The lines below, from the one containing "الأربعاء، 28 مايو 2025 10:43 م" through the one containing "Koldo Mitxelena Biblioteka", should be set down exactly, with no pictures and nothing else.

[Dataset excerpts]
..........

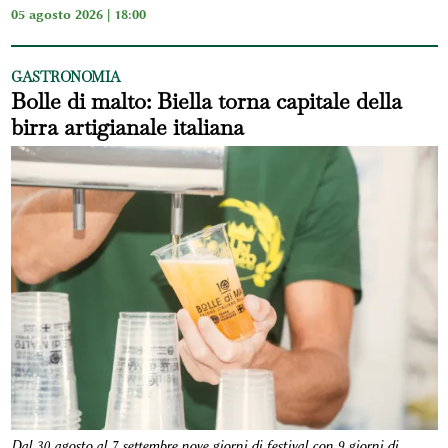
05 agosto 2026 | 18:00
GASTRONOMIA
Bolle di malto: Biella torna capitale della
birra artigianale italiana
Dal 30 agosto al 7 settembre nove giorni di festival con 9 giorni di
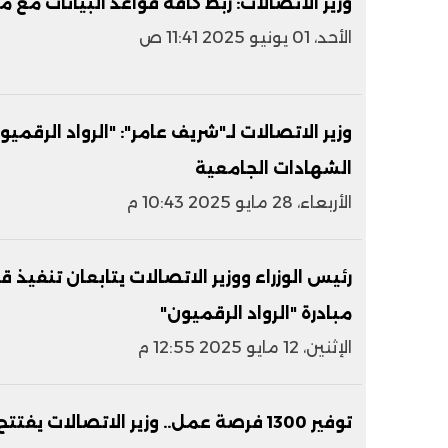
وزير الاتصالات: ربط كافة قواعد البيانات مع
الأحد، 01 يونيو 2025 11:41 ص
وزير الاتصالات لـ"شريف عامر": "الرواد الرقم
الشهادات الجامعية
الأربعاء، 28 مايو 2025 10:43 م
رئيس الوزراء ووزير الاتصالات يتابعان تنفيذ 
مبادرة "الرواد الرقميون"
الإثنين، 12 مايو 2025 12:55 م
توفير 1300 فرصة عمل.. وزير الاتصالات 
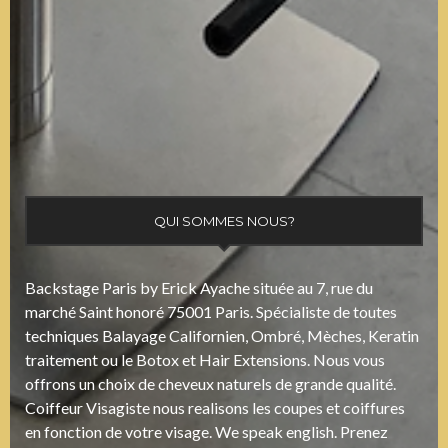
QUI SOMMES NOUS?
Backstage Paris by Erick Ayache située au 7, rue du
marché Saint honoré 75001 Paris. Spécialiste de toutes
techniques Balayage Californien, Ombré, Mèches, Keratin
traitement ou le Botox et Hair Extensions. Nous vous
offrons un choix de cheveux naturels de grande qualité.
Coiffeur Visagiste nous realisons les coupes et coiffures
en fonction de votre visage. We speak english. Prenez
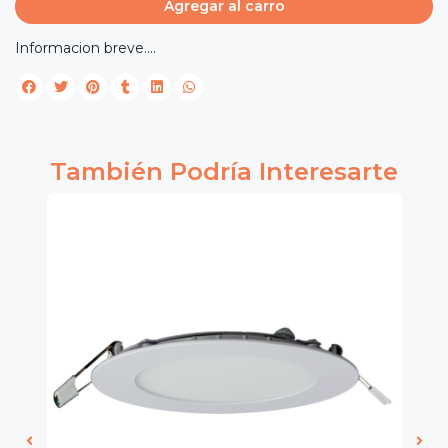
Agregar al carro
Informacion breve....
También Podría Interesarte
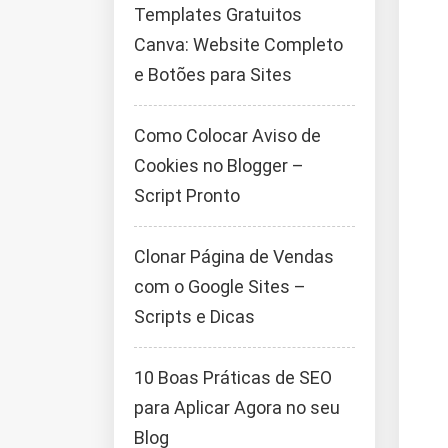
Templates Gratuitos
Canva: Website Completo
e Botões para Sites
Como Colocar Aviso de
Cookies no Blogger –
Script Pronto
Clonar Página de Vendas
com o Google Sites –
Scripts e Dicas
10 Boas Práticas de SEO
para Aplicar Agora no seu
Blog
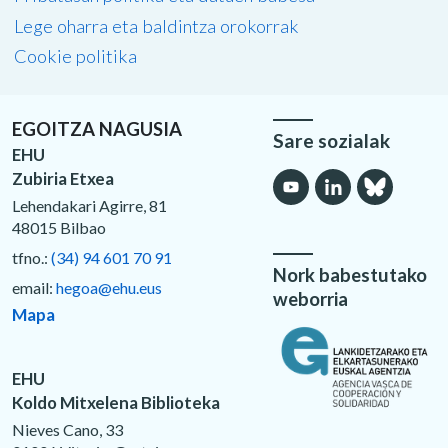
Lege oharra eta baldintza orokorrak
Cookie politika
EGOITZA NAGUSIA
Sare sozialak
EHU
Zubiria Etxea
Lehendakari Agirre, 81
48015 Bilbao
tfno.:
(34) 94 601 70 91
Nork babestutako
email:
hegoa@ehu.eus
weborria
Mapa
EHU
Koldo Mitxelena Biblioteka
Nieves Cano, 33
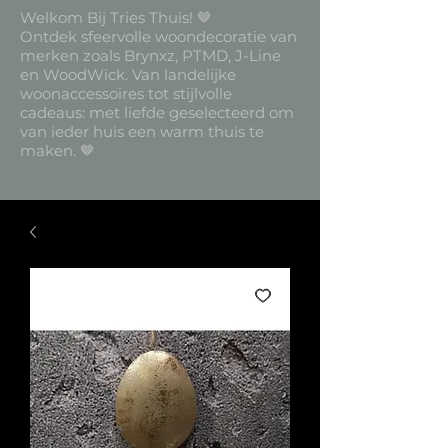
Welkom Bij Tries Thuis! 🤎
Ontdek sfeervolle woondecoratie van
merken zoals Brynxz, PTMD, J-Line
en WoodWick. Van landelijke
woonaccessoires tot stijlvolle
cadeaus: met liefde geselecteerd om
van ieder huis een warm thuis te
maken. 🤎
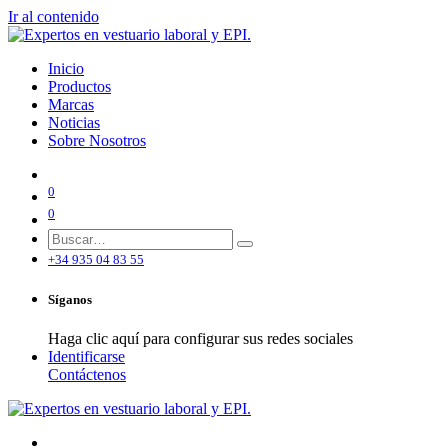
Ir al contenido
Inicio
Productos
Marcas
Noticias
Sobre Nosotros
0
0
+34 935 04 83 55
Síganos
Haga clic aquí para configurar sus redes sociales
Identificarse
Contáctenos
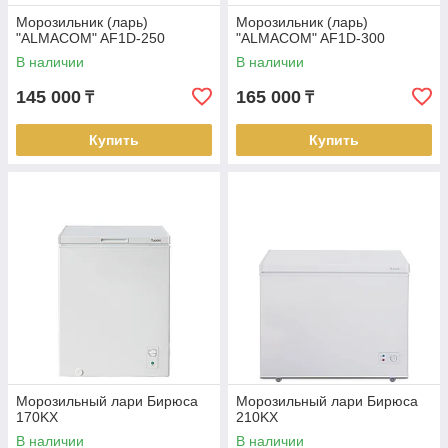
Морозильник (ларь)
Морозильник (ларь)
"ALMACOM" AF1D-250
"ALMACOM" AF1D-300
В наличии
В наличии
145 000
165 000
₸
₸
Купить
Купить
Морозильный лари Бирюса
Морозильный лари Бирюса
170KX
210KX
В наличии
В наличии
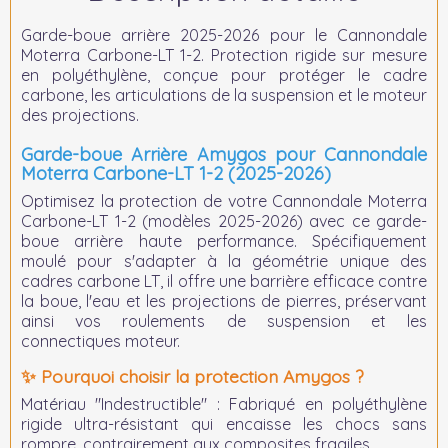
Garde-boue arrière 2025-2026 pour le Cannondale
Moterra Carbone-LT 1-2
. Protection rigide sur mesure
en polyéthylène, conçue pour protéger le cadre
carbone, les articulations de la suspension et le moteur
des projections.
Garde-boue Arrière Amygos pour Cannondale
Moterra Carbone-LT 1-2 (2025-2026)
Optimisez la protection de votre
Cannondale Moterra
Carbone-LT 1-2 (modèles 2025-2026)
avec ce garde-
boue arrière haute performance. Spécifiquement
moulé pour s'adapter à la géométrie unique des
cadres carbone LT, il offre une barrière efficace contre
la boue, l'eau et les projections de pierres, préservant
ainsi vos roulements de suspension et les
connectiques moteur.
✨ Pourquoi choisir la protection Amygos ?
Matériau "Indestructible" :
Fabriqué en polyéthylène
rigide ultra-résistant qui encaisse les chocs sans
rompre, contrairement aux composites fragiles.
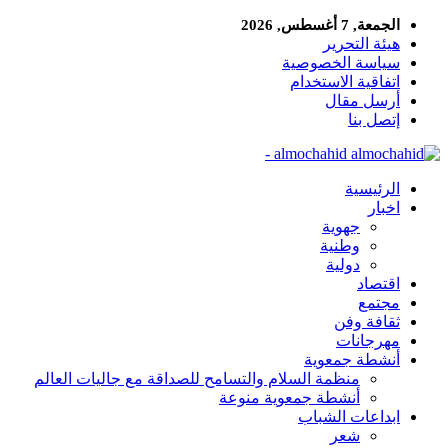
الجمعة, 7 أغسطس, 2026
هيئة التحرير
سياسة الخصوصية
اتفاقية الاستخدام
أرسل مقال
إتصل بنا
almochahid -
الرئيسية
اخبار
جهوية
وطنية
دولية
اقتصاد
مجتمع
ثقافة وفن
مهرجانات
أنشطة جمعوية
منظمة السلام والتسامح للصداقة مع جاليات العالم
أنشطة جمعوية منوعة
ابداعات الشباب
شعر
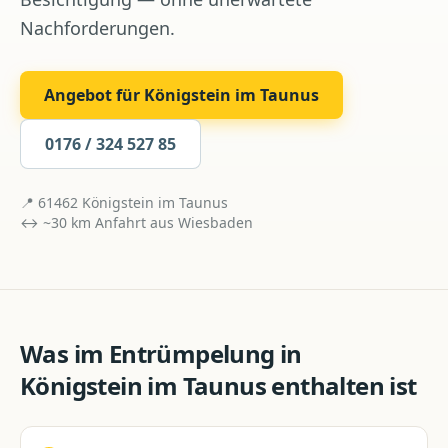
Nachforderungen.
Angebot für
Königstein im Taunus
0176 / 324 527 85
📍
61462
Königstein im Taunus
↔ ~
30
km Anfahrt aus
Wiesbaden
Was im
Entrümpelung
in
Königstein im Taunus
enthalten ist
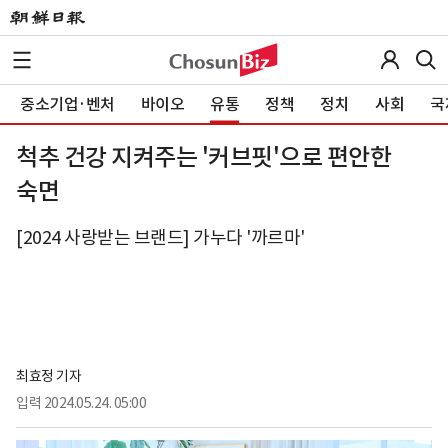
중소기업·벤처
바이오
유통
정책
정치
사회
국
척추 건강 지켜주는 '커브핏'으로 편안한
숙면
[2024 사랑받는 브랜드] 가누다 '까르마'
최효정 기자
입력
2024.05.24. 05:00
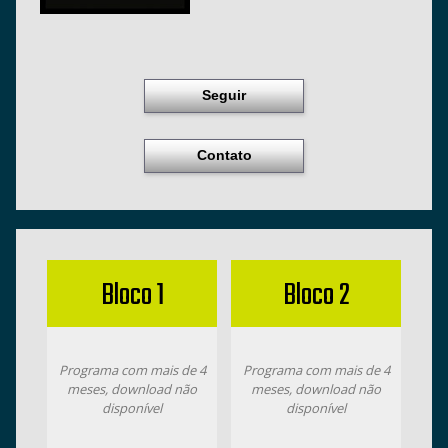
Seguir
Contato
Bloco 1
Bloco 2
Programa com mais de 4
Programa com mais de 4
meses, download não
meses, download não
disponível
disponível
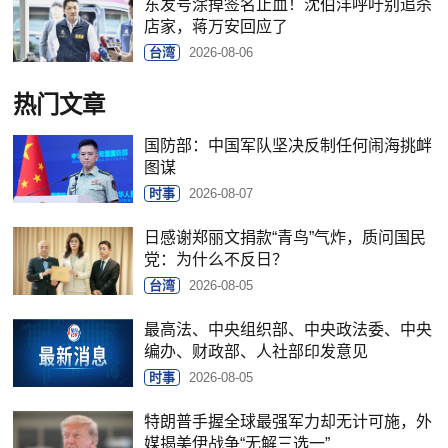
东发号涂掉签名止血！沈伯洋呼吁别追杀
店家，蒋万安回应了
台湾
2026-08-06
热门文章
国防部：中国军队坚决反制任何闹海挑衅
图谋
时事
2026-08-07
日感谢郑丽文捐款“青鸟”气炸，质问国民
党：为什么不反日？
台湾
2026-08-05
最高法、中央组织部、中央政法委、中央
编办、财政部、人社部印发意见
时事
2026-08-05
特朗普手握全球最强军力却无计可施，外
媒揭美伊战争“无解三选一”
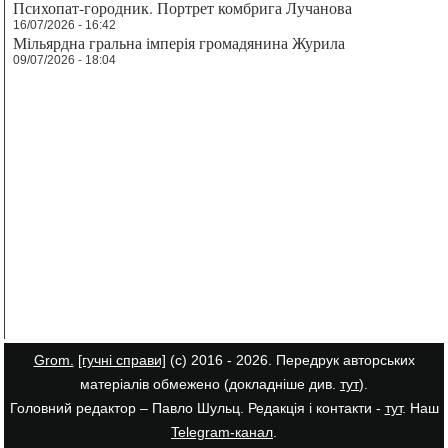
Психопат-городник. Портрет комбрига Лучанова
16/07/2026 - 16:42
Мільярдна гральна імперія громадянина Журила
09/07/2026 - 18:04
Grom.
[гучні справи]
(с) 2016 - 2026. Передрук авторських
матеріалів обмежено (докладніше див.
тут
).
Головний редактор – Павло Шульц. Редакція і контакти -
тут
. Наш
Telegram-канал
.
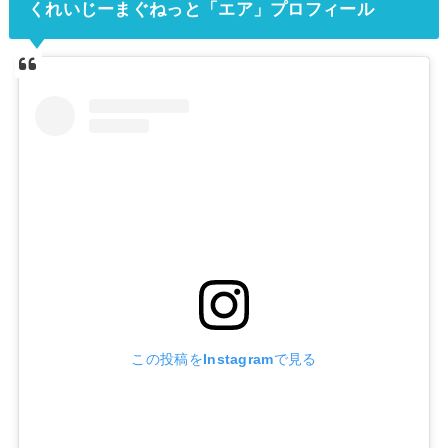
くれいじーまぐねっと「エア」プロフィール
この投稿をInstagramで見る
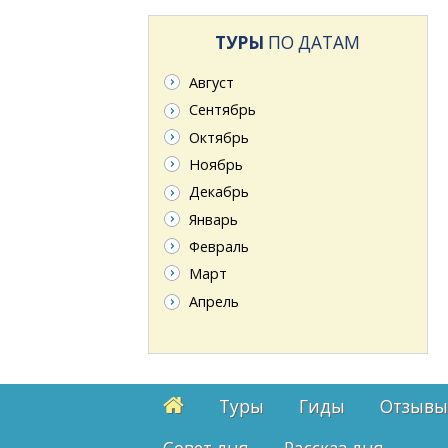
ТУРЫ
ПО ДАТАМ
Август
Сентябрь
Октябрь
Ноябрь
Декабрь
Январь
Февраль
Март
Апрель
Туры
Гиды
Отзывы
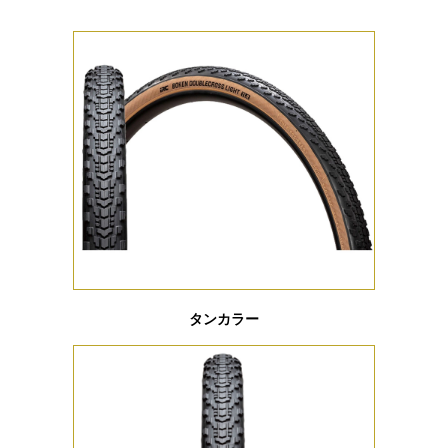
タンカラー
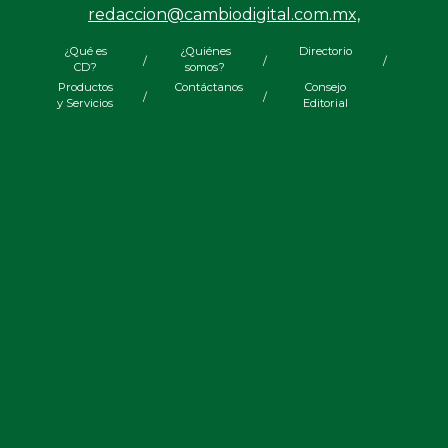
redaccion@cambiodigital.com.mx,
¿Qué es
¿Quiénes
Directorio
/
/
/
CD?
somos?
Productos
Contáctanos
Consejo
/
/
y Servicios
Editorial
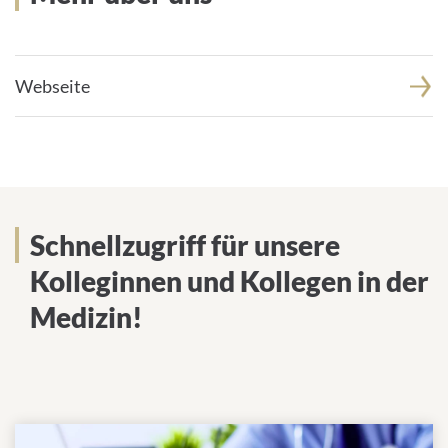
Webseite
Schnellzugriff für unsere
Kolleginnen und Kollegen in der
Medizin!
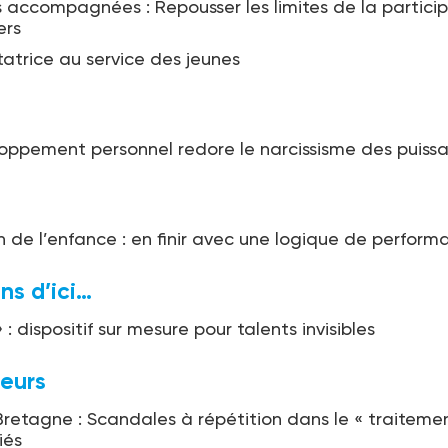
 accompagnées : Repousser les limites de la partici
ers
itatrice au service des jeunes
oppement personnel redore le narcissisme des puissa
n de l’enfance : en finir avec une logique de perform
ons d’ici…
 : dispositif sur mesure pour talents invisibles
leurs
etagne : Scandales à répétition dans le « traiteme
iés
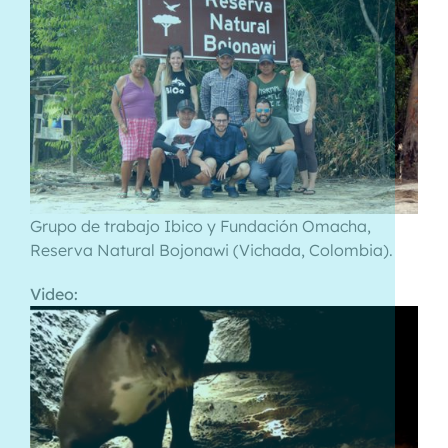
Grupo de trabajo Ibico y Fundación Omacha,
Reserva Natural Bojonawi (Vichada, Colombia).
Video:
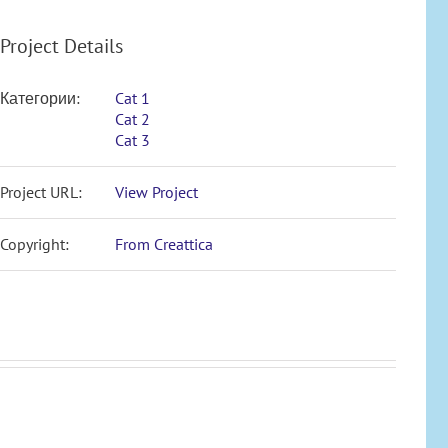
Project Details
Категории:
Cat 1
Cat 2
Cat 3
Project URL:
View Project
Copyright:
From Creattica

..........

◆ ANSWER AREA ◆
الأربعاء، 28 مايو 2025 10:43 م
رئيس الوزراء ووزير الاتصالات يتابعان تنفيذ 
مبادرة "الرواد الرقميون"
الإثنين، 12 مايو 2025 12:55 م
توفير 1300 فرصة عمل.. وزير الاتصالات 
QUI SOMMES NOUS?
Backstage Paris by Erick Ayache située au 7, rue du
marché Saint honoré 75001 Paris. Spécialiste de toutes
techniques Balayage Californien, Ombré, Mèches, Keratin
traitement ou le Botox et Hair Extensions. Nous vous
offrons un choix de cheveux naturels de grande qualité.
Coiffeur Visagiste nous realisons les coupes et coiffures
en fonction de votre visage. We speak english. Prenez
Agregar al carro
Informacion breve....
También Podría Interesarte
Templates Gratuitos
Canva: Website Completo
e Botões para Sites
Como Colocar Aviso de
Cookies no Blogger –
Script Pronto
Clonar Página de Vendas
com o Google Sites –
Scripts e Dicas
10 Boas Práticas de SEO
para Aplicar Agora no seu
Blog
Lege oharra eta baldintza orokorrak
Cookie politika
EGOITZA NAGUSIA
Sare sozialak
EHU
Zubiria Etxea
Lehendakari Agirre, 81
48015 Bilbao
tfno.:
(34) 94 601 70 91
Nork babestutako
email:
hegoa@ehu.eus
weborria
Mapa
EHU
Koldo Mitxelena Biblioteka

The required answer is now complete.